**Input data:**
___

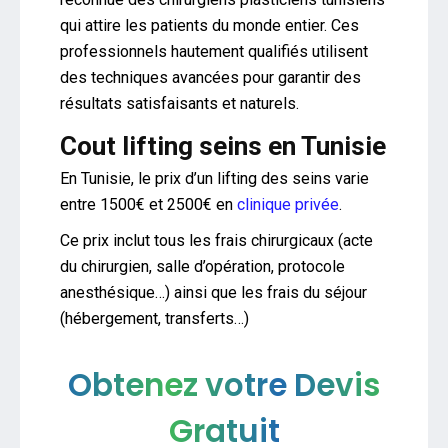
qui attire les patients du monde entier. Ces
professionnels hautement qualifiés utilisent
des techniques avancées pour garantir des
résultats satisfaisants et naturels.
Cout lifting seins en Tunisie
En Tunisie, le prix d’un lifting des seins varie
entre 1500€ et 2500€ en
clinique privée
.
Ce prix inclut tous les frais chirurgicaux (acte
du chirurgien, salle d’opération, protocole
anesthésique…) ainsi que les frais du séjour
(hébergement, transferts…)
Obtenez votre Devis
Gratuit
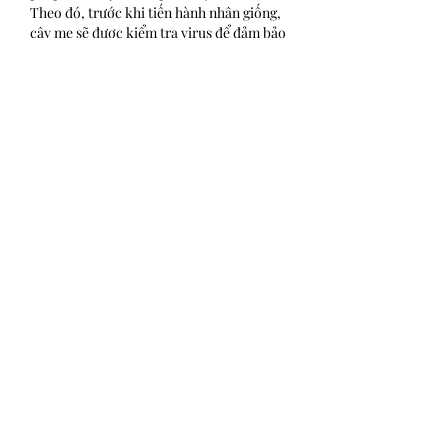
Theo đó, trước khi tiến hành nhân giống, 
cây mẹ sẽ được kiểm tra virus để đảm bảo 
chắc chắn không nhiễm bệnh, 
https://vigen.vn/
 sau đó nhân giống bằng 
phương pháp nuôi cây mô. Mô cấy sẽ được 
kiểm tra lại về tình trạng nhiễm virus 
trước khi nhân lên với số lượng lớn. Đây là 
phương pháp tạo ra cây giống vừa đồng 
đều về chất lượng, vừa đảm bảo sạch 
virus.
Like
Show more comments
About
Welcome to the group! You can
connect with other members, ge
...
Read more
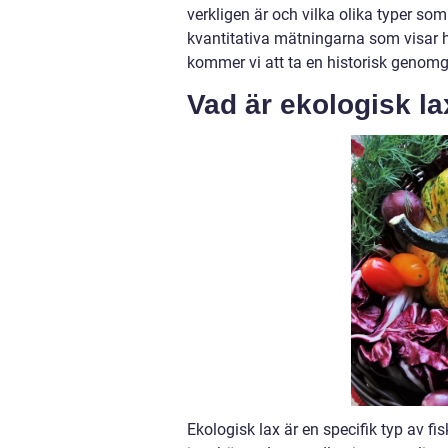
verkligen är och vilka olika typer s
kvantitativa mätningarna som visar hu
kommer vi att ta en historisk genomgå
Vad är ekologisk l
Ekologisk lax är en specifik typ av 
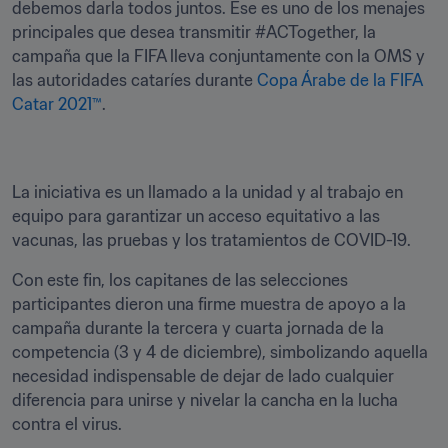
debemos darla todos juntos. Ese es uno de los menajes 
principales que desea transmitir #ACTogether, la 
campaña que la FIFA lleva conjuntamente con la OMS y 
las autoridades cataríes durante 
Copa Árabe de la FIFA 
Catar 2021™
.
La iniciativa es un llamado a la unidad y al trabajo en 
equipo para garantizar un acceso equitativo a las 
vacunas, las pruebas y los tratamientos de COVID-19. 
Con este fin, los capitanes de las selecciones 
participantes dieron una firme muestra de apoyo a la 
campaña durante la tercera y cuarta jornada de la 
competencia (3 y 4 de diciembre), simbolizando aquella 
necesidad indispensable de dejar de lado cualquier 
diferencia para unirse y nivelar la cancha en la lucha 
contra el virus. 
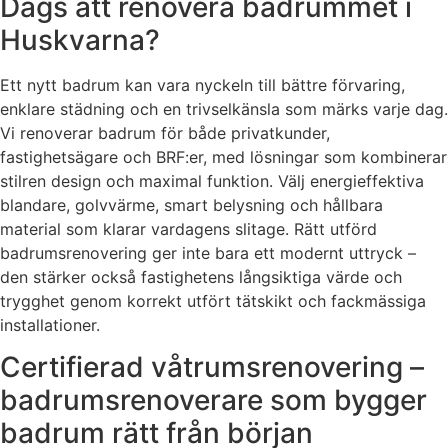
Dags att renovera badrummet i
Huskvarna?
Ett nytt badrum kan vara nyckeln till bättre förvaring,
enklare städning och en trivselkänsla som märks varje dag.
Vi renoverar badrum för både privatkunder,
fastighetsägare och BRF:er, med lösningar som kombinerar
stilren design och maximal funktion. Välj energieffektiva
blandare, golvvärme, smart belysning och hållbara
material som klarar vardagens slitage. Rätt utförd
badrumsrenovering ger inte bara ett modernt uttryck –
den stärker också fastighetens långsiktiga värde och
trygghet genom korrekt utfört tätskikt och fackmässiga
installationer.
Certifierad våtrumsrenovering –
badrumsrenoverare som bygger
badrum rätt från början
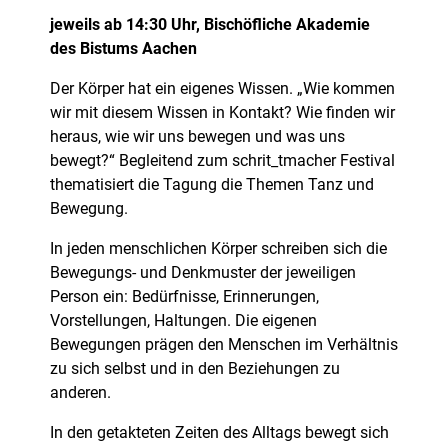
jeweils ab 14:30 Uhr, Bischöfliche Akademie
des Bistums Aachen
Der Körper hat ein eigenes Wissen. „Wie kommen
wir mit diesem Wissen in Kontakt? Wie finden wir
heraus, wie wir uns bewegen und was uns
bewegt?“ Begleitend zum schrit_tmacher Festival
thematisiert die Tagung die Themen Tanz und
Bewegung.
In jeden menschlichen Körper schreiben sich die
Bewegungs- und Denkmuster der jeweiligen
Person ein: Bedürfnisse, Erinnerungen,
Vorstellungen, Haltungen. Die eigenen
Bewegungen prägen den Menschen im Verhältnis
zu sich selbst und in den Beziehungen zu
anderen.
In den getakteten Zeiten des Alltags bewegt sich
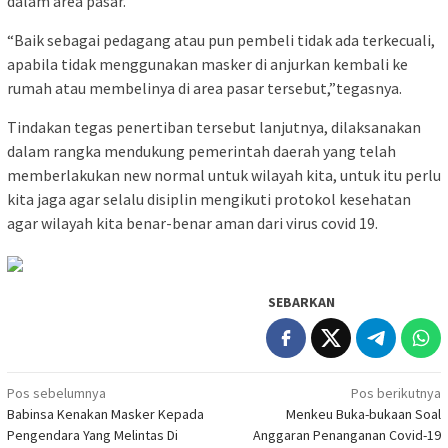
dalam area pasar.
“Baik sebagai pedagang atau pun pembeli tidak ada terkecuali,
apabila tidak menggunakan masker di anjurkan kembali ke
rumah atau membelinya di area pasar tersebut,”tegasnya.
Tindakan tegas penertiban tersebut lanjutnya, dilaksanakan
dalam rangka mendukung pemerintah daerah yang telah
memberlakukan new normal untuk wilayah kita, untuk itu perlu
kita jaga agar selalu disiplin mengikuti protokol kesehatan
agar wilayah kita benar-benar aman dari virus covid 19.
SEBARKAN
Navigasi
Pos sebelumnya
Pos berikutnya
Babinsa Kenakan Masker Kepada
Menkeu Buka-bukaan Soal
pos
Pengendara Yang Melintas Di
Anggaran Penanganan Covid-19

___

**Instructions to follow:** Beginning with the line above that contains "verkligen är och vilka olika typer s" and ending with the line that contains "fastighetsägare och BRF:er, med", quote each line exactly, keeping out the pictures.

**Reply to the task:**
verkligen är och vilka olika typer s
kvantitativa mätningarna som visar hu
kommer vi att ta en historisk genomgå
Vad är ekologisk l
Ekologisk lax är en specifik typ av 
debemos darla todos juntos. Ese es uno de los menajes 
principales que desea transmitir #ACTogether, la 
campaña que la FIFA lleva conjuntamente con la OMS y 
las autoridades cataríes durante 
Copa Árabe de la FIFA 
Catar 2021™
.
La iniciativa es un llamado a la unidad y al trabajo en 
equipo para garantizar un acceso equitativo a las 
vacunas, las pruebas y los tratamientos de COVID-19. 
Con este fin, los capitanes de las selecciones 
participantes dieron una firme muestra de apoyo a la 
campaña durante la tercera y cuarta jornada de la 
competencia (3 y 4 de diciembre), simbolizando aquella 
necesidad indispensable de dejar de lado cualquier 
diferencia para unirse y nivelar la cancha en la lucha 
contra el virus. 
Dags att renovera badrummet i
Huskvarna?
Ett nytt badrum kan vara nyckeln till bättre förvaring,
enklare städning och en trivselkänsla som märks varje dag.
Vi renoverar badrum för både privatkunder,
fastighetsägare och BRF:er, med lösningar som kombinerar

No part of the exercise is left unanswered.